You know those milestones in your life that will forever change you? I'm talking about instances such as - getting married, having a child, sex, etc. I remember back to some of these events and leading up to them I would always think things like; this will be the last time I _______
- sleep in bed ALONE
- write the name Christensen
- wear real shorts
- wear a two piece
- sleep for 8 hours straight
I've started doing it again. Now it is always a question in my head, will this be the last time I ______ in Wisconsin?/at our house?
- refill the Jet Dry in the dishwasher
- sweep out the garage
- go get a Kopp's custard
- have to rake our lawn
- buy something at this Target
- visit this playground
The list gets longer and longer as moving time approaches. 31 days isn't very long considering all the crap I have to get done. I don't know how my mom did this almost 10 times. And she has five kids. 10 moves, all but one or two of them were moves further than 750 miles away. Granted, she had moving companies doing the packing for many of the moves, but that is a lot of work regardless.
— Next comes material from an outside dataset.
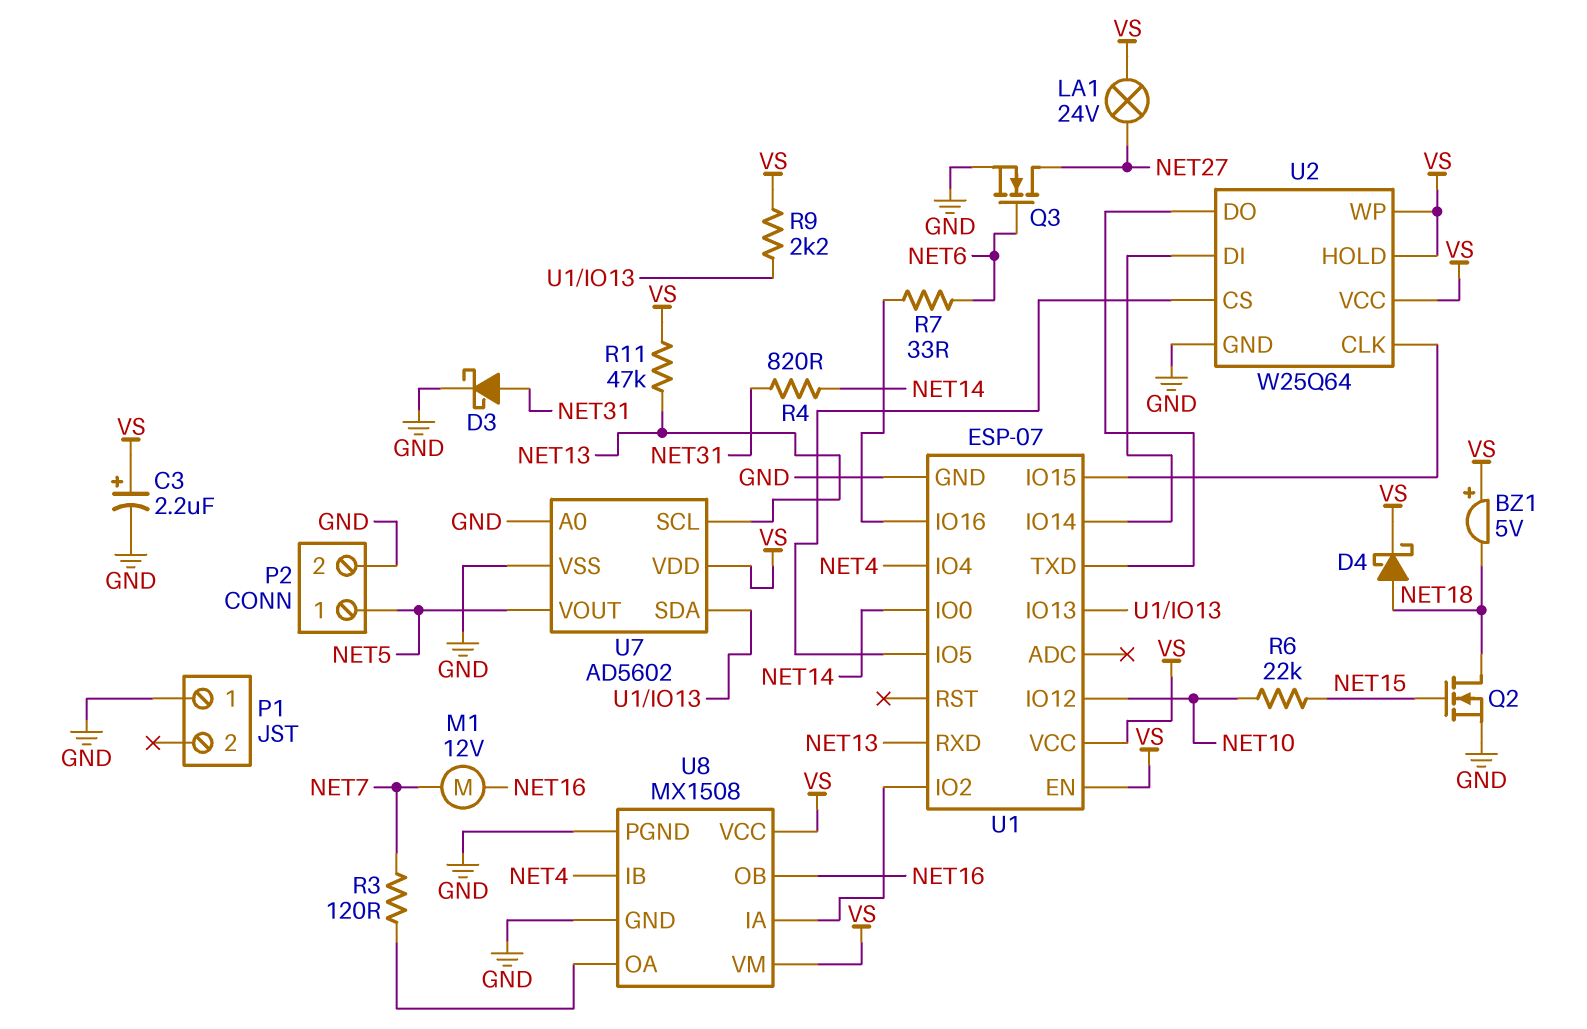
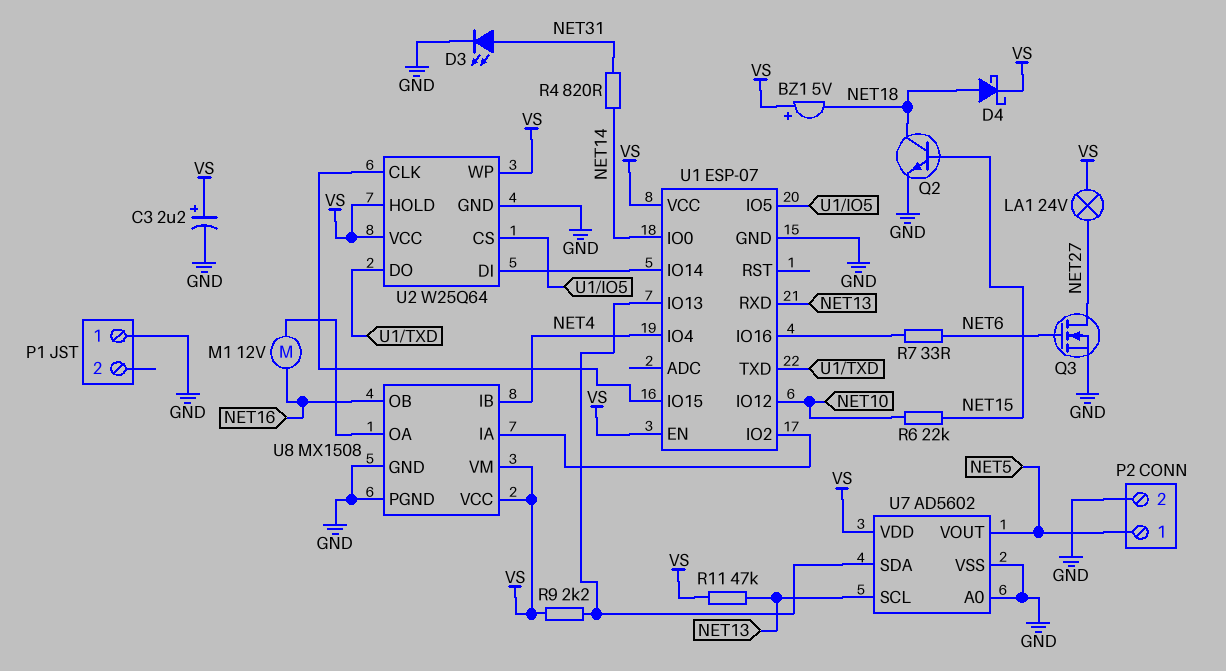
D3: schottky (A NET31, K GND) -> LED (A NET31, K GND)
M1: motor 12V (NET7, NET16) -> motor 12V (NET16, U8/OA)
Q2: NMOS (G NET15, D NET18, S GND) -> NPN (B NET15, C NET18, E GND)
R3: 120 (NET7, U8/OA) -> none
My sisters and I moved around a lot as kids, so much so that I went to three different high schools in three different states. Each time my dad told us we were moving he tried to make it fun and appropriate for the place we were going. Examples:
- Living in Kansas at the time, driving home from church on Sunday my dad decides he needs to get something at the gas station. Naughty. So he goes in and comes back with 7 pairs of sunglasses - and proceeds to tell us we were moving to Florida. Brutal.
- Living in Florida, my parents decide we should go out to dinner as a family. What do they pick.... California Pizza Kitchen - and so, just 9 months after having moved to Florida we are told we will now be moving to California, at dinner. (it's odd but you would think I would have bad feelings for that restaurant now, but I don't)
It didn't get easier with time either. Each one was just as hard as the first. And it didn't help that I'm not that outgoing. I don't talk to people I don't know. And I'm not very social. What was I supposed to do, go up to random people and say, "hi, I'm new here, will you be my friend, for anywhere between 9 months to 2 years?" Thank goodness I was an athlete and played basketball. Instant friends!
So, then I graduated and moved again - this time to college. I joined a sorority, and again, instant friends - some not as instant as others - but it made it easier. And now I will be leaving Wisconsin, moving back to California - which I left almost 13 years ago. That is such a long time. And even though I've lived there before, the circumstances are so different this time around that it may as well be Alaska. It's unfortunate that moving has taught me not to put time and effort into making close friendships. The inevitability of me leaving one day was always in the back of my mind. I guess that's why I chose a husband who's career required him to stay in one place; and hopefully, California will turn out to be that place.
2 comments:
I'm thinking it also probably helped that all you Christensen girls were fun, nice, smart, funny and gorgeousimo. Just a guess.
I think moving gets harder the older you get. This is the hardest move so far. It's should have been the best, a real job, money etc. So if it rough give yourself a break it been 9 month and I'm still a mess.